C‘è un’abitudine a Natale alla quale sfuggiamo in pochi, quella di fare regali e magari di “riciclarli”. Il Papa non fa eccezione. Ma ci sono regali e regali.  Come ogni Natale, ogni dipendente del Vaticano, pensionati compresi, ha ricevuto un panettone e una bottiglia di spumante e  in molti casi saranno finiti su altre mense, di amici e conoscenti o magari di chi non ha i mezzi per imbardirsela in proprio una mensa di Natale.  Ma non stiamo parlando di questi, bensì di quattromila regali che il Papa ha sollecitato espressamente  – come fanno i bambini – e appunto subito “riciclato”. Si tratta di quattromila temponi per il Covid.

Sono finiti nella struttura sanitaria sotto il colonnato del Bernini in piazza San Pietro, quella doppia ellissi di quattro file di colonne che da sempre rappresenta l’abbraccio universale della Chiesa. I destinatari sono coloro più in difficoltà, i senza tetto, gli scartati. Per fortuna sanno già dove trovarli: sempre lì da tempo hanno a disposizione, oltre al presidio sanitario, pasti caldi, bagni e docce ed una postazione di barbiere e parrucchiere.

Il Papa li ha chiesti alla Slovenia, per inciso lo stesso Paese che quest’anno gli ha relalato l’albero di Natale per piazza San Pietro, e il governo di Ljubljana (Lubiana) non si se lo è fatto chiedere due volte. Il tutto è stato organizzato e realizzato in collaborazione con  l’Istituto di Medicina Solidale e l’Ifo San Gallicano (significa Istituti Fisioterapici Ospitalieri), grazie a un accordo tra le autorità capitoline e l’Elemosineria Apostolica, il dicastero vaticano guidato  dal cardinale Konrad Krajewski.

Cardinale Konrad Krajewski
Cardinale Konrad Krajewski

Un cardinale con una storia particolare in Vaticano. Aveva servito per molti anni come cerimoniere tre Papi, Giovani Paolo II, Benedetto XVI e appunto Francesco. Quest’ultimo per poco in tale ruolo: nell’agosto del 2013, appena cinque mesi dopo il conclave, lo pose alla guida dell’Elemosineria e  due anni e mezzo fa un po’ a sorpresa (anche sua: non lo aveva avvertito) annunciò il suo nome tra quanti avrebbe creato – si dice così – cardinali nel concistoro del 2018. Da sette anni è dunque il principale esecutore della carità del Papa oltre le mura vaticane tra quanti sono più nel bisogno, non importa se cristiani, musulmani o altro, senza tetto o anziani soli, famiglie sotto sfratto o di rifugiati. Una carità costante e silenziosa.

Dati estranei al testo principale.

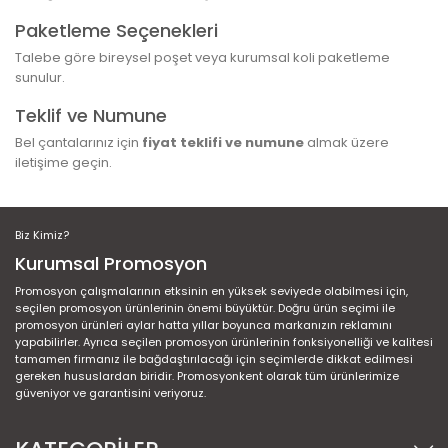
Paketleme Seçenekleri
Talebe göre bireysel poşet veya kurumsal koli paketleme
sunulur.
Teklif ve Numune
Bel çantalarınız için
fiyat teklifi ve numune
almak üzere
iletişime geçin.
Biz Kimiz?
Kurumsal Promosyon
Promosyon çalışmalarının etksinin en yüksek seviyede olabilmesi için,
seçilen promosyon ürünlerinin önemi büyüktür. Doğru ürün seçimi ile
promosyon ürünleri aylar hatta yıllar boyunca markanızın reklamını
yapabilirler. Ayrıca seçilen promosyon ürünlerinin fonksiyonelliği ve kalitesi
tamamen firmanız ile bağdaştırılacağı için seçimlerde dikkat edilmesi
gereken hususlardan biridir. Promosyonkent olarak tüm ürünlerimize
güveniyor ve garantisini veriyoruz.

Ma esattamente come Papa Francesco, padre Corrado –  come lo chiamano quanti vivono nella Roma sommersa e che spesso ignorano che sia un cardinale – non si preoccupa di scandalizzare tanti cosiddetti benpensanti se alcune azioni fanno scalpore. Accadde un anno fa quando si calò in un tombino e ruppe i sigilli dell’elettricità posti per morosità, di venerdì, in un palazzo occupato nel centro di Roma, in via Santa Croce in Gerusalemme, ed evitare che più di quattrocento persone e cento bambini restassero senza luce, né acqua calda nel fine settimana. Certo, sapeva di fare un’azione illegale ed era pronto a pagare bollette e multe quando gli ussici avessero riaperto, ma “provateci voi – si limitò a dire ai giornalisti che lo interrogavano in merito – a staccare la corrente per due giorni a casa vostra”.

Ed è accaduto anche di recente, quando è andato a portare aiuti a una ventina di transessuali  sudamericane che si prostituiscono sul litorale romano di Torvaianica, ridotte in miseria perché la pandemia aveva fatto sparire i clienti, avvertito da un parroco al quale si erano rivolte. Stavolta ci sono stati meno commenti scandalizzati. Magari la pandemia e il confinamento in casa avrà dato tempo a qualche benpensante in più di leggere il Vangelo.